Denticles/pulp stones:

Denticles are formed around foci of mineralizing pulp tissue


components such as collagen and nerve fibers, blood vessels, ground
substance, inflammed and necrotic cells. Denticles are composed of
tubular dentin and atubular mineralized material and can be attached or
embedded being partially or completely surrounded by dentin. In the
apical third of the root approximately 15% of teeth show pulp stone and
more than one pulp stone is usually found.

Clinical significance:

Denticles found within the pulp tissue in the apical third of the root
may account for some difficulties in root canal instrumentation. During
reaming or filing of root canal they may become detached and impacted
into the apical foramen rendering further instrumentation difficult.

Secondary dentin and cementum deposition:

Secondary dentin is deposited contiuously by the radicluar pulp


tissue. Secondary dentin is seen on the root canal walls of some teeth and
in greater quantities in periodontlally involved teeth. Towards the apex of
the tooth, the dentinal tubules appear to blend with cementum canaliculi.

Clinical significance:
The apical foramen or foramina tend to become obliterate by both
the deposition of secondary dentin within the root canal and by the
deposition of cementum outside the root canal. Continuous dentin and
cementum deposition will reduce the size of apical foramen but complete
closure does not occur as long as vital pulp tissue remain.
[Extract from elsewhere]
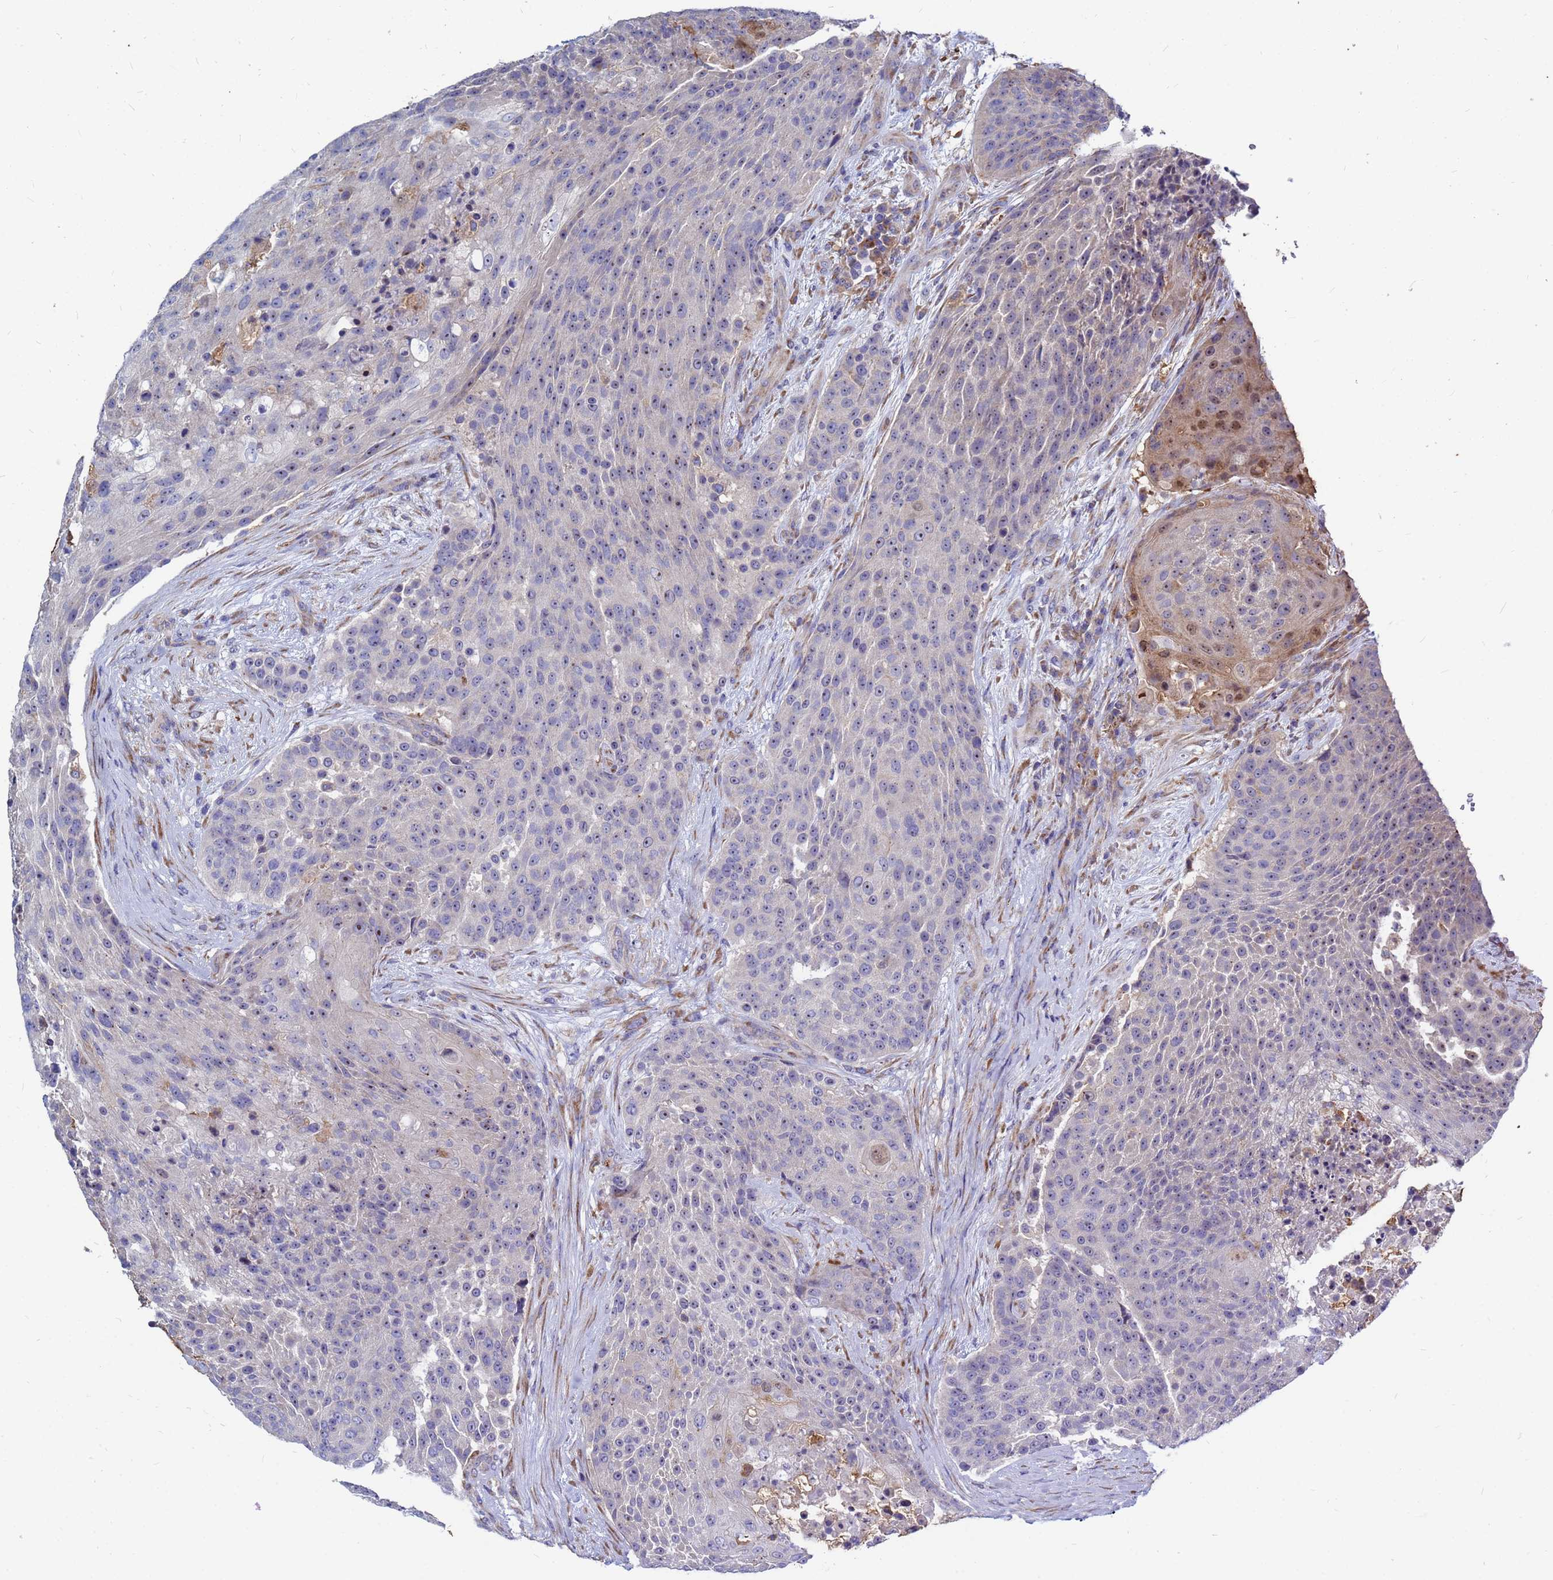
{"staining": {"intensity": "weak", "quantity": "25%-75%", "location": "nuclear"}, "tissue": "urothelial cancer", "cell_type": "Tumor cells", "image_type": "cancer", "snomed": [{"axis": "morphology", "description": "Urothelial carcinoma, High grade"}, {"axis": "topography", "description": "Urinary bladder"}], "caption": "There is low levels of weak nuclear positivity in tumor cells of urothelial cancer, as demonstrated by immunohistochemical staining (brown color).", "gene": "MOB2", "patient": {"sex": "female", "age": 63}}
Radiographic assessment of apical third:

The lateral canals, accessory canals and other anantomic


aberrations cannot be easily identified. The clinician shouls have sound
knowledge about these anatomic variations. Clinically also we shouls
examine carefully for extracanals by probing the potential area using a
sharp pointer or an endodontic explorer. Radiographically, we can assess
and sometimes identify the anatomic variations.
When the radiograph shows root canal that descends from the
puplpal floor and suddenly stops in the apical reion then, bifurcation or
trifurcation in the apical region can be expected. To conform this, a
second radiograph is exposed from a mesial or distal angulation of 10-
30º. This resultant film will show more roots or vertical lines indicating
peripheries of additional root surfaces.

If the root canal shadow abruptly stops in the middle third of the
root or if the diameter of the root canal suddenly narrows down then it
denotes that the root canal may be dividing into two. This is very
common occurrence in mandibular premolars. If there is a lateral
radiolucency present in the apical one third of the root, it may indicate the
possibility of lateral canal accessory canals or presence of periodontal
lesions.

If there is a radiolucent line running along the diagnostic


instrument whose long axis is not in relation to the instrument then there
is high chance of additional canal. The recent advancements like
xeroraiography, radiovisiography, digital substraction radiography,
computed tomography also will be helpful for identifying these minute
anatomical variations.

Other features of apex on radiographs:

i) Thin “pinched” apex – care should be taken during


instrumentation to avoid perforation.
ii) Bulbousapex – Bulbous appearance of apex is due to
hypercementosis. In cases of bulbous apex apical constriction
may be significantly shorter from the radiographic apex
compared to normal teeth.

iii) Resorbed apex – Advanced inflammation at the periapex


usually causes resorption of cementum, either widening of
apical foramen. Such changes will make working length
determination difficult with proper apical preparation and
condensation of gutta-percha. So apical stop should be created
in such teeth.

iv) Blunderbuss apex – a newly formed tooth would normally


show an incompletely forced root having a wide root canal and
an open apex. Such a canal is termed immature or blunderbuss
canal.
Apical Preparation:

Length determination:

The first step in the prepration is the location of the foramen in the
root apex. Although a radiographic assessment with a measured endo
instrument in the canal is an accepted procedure for the determination of
the tooth length, measurements using electronic instruments are
becoming increasingly popular. Electronic measurement of the tooth
length according Grossman (1981), is an effective method in 80 to 90%
of the cases compared to the radiographic method. Neosono D, according
to some clinicans, indicates the exact location of the foramen with
reasonable accuracy. Galland (1985) recommends electronic apex finder
for those who perform endo treatment infrequently.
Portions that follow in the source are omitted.